Lemon Cream Cheese Dip
100g cream cheese
Juice of 1 lemon – use the one from the recipe
40g icing sugar
1 tbs milk – Optional
- Beat the cream cheese until smooth.
- Sift in the icing sugar and beat to combine.
- Add the lemon juice and beat again until smooth.
- If the mixture seems a little stiff, add in 1tbs milk to loosen it.
Bonus Post – Flower Tarts
As you know, I’m not great with decorating with fondant or sugar paste or anything like that. I don’t have the steady hands for delicate piping or the patience for sugar-work. I actually much prefer the dish itself to be its own decoration. So these little tarts are right up my street – especially as they require practically no skill whatsoever – Bonus for me!
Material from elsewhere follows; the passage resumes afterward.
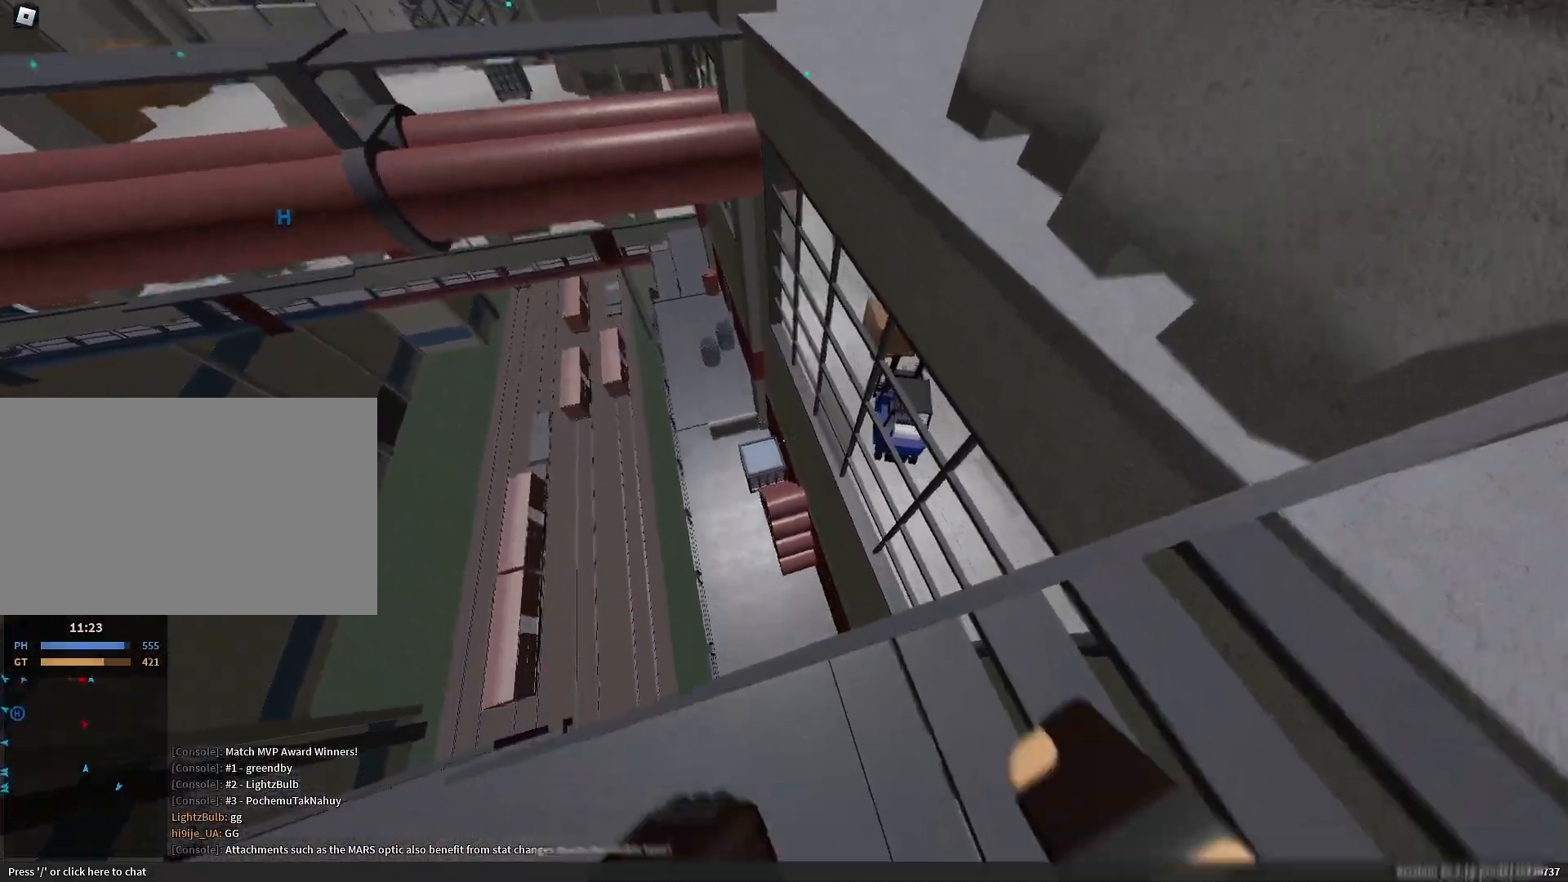
{"keys": ["w"], "mouse": [], "events": [[50, "w", "down"], [183, "ctrl", "down"], [217, "shift", "up"], [333, "ctrl", "up"], [417, "w", "up"], [467, "w", "down"]]}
I’m not including a recipe, because the picture pretty much speaks for itself – this is more of a decoration suggestion.
I blind baked some pastry cases in a mini muffin tin  – filled them with a vanilla creme patissiere (thick custard is fine) and topped them with a single, perfect berry.
The surrounding petals are made out of two rings of sliced almonds poked into the custard – how simple is that? *she says, channelling Ina*
Anyhoo – thought you might enjoy – so enjoy! 😀
 I highly recommend getting a pizza wheel if you haven’t already got one – even if you don’t eat pizza! They’re extremely useful for cutting cleanly without dragging/tearing – perfect for this recipe.
 Top Tip 4 To blind bake the mini pastry cases, use mini muffin cases to line your pastry cases and fill them with rice. So much easier than trying to get parchment or foil in there.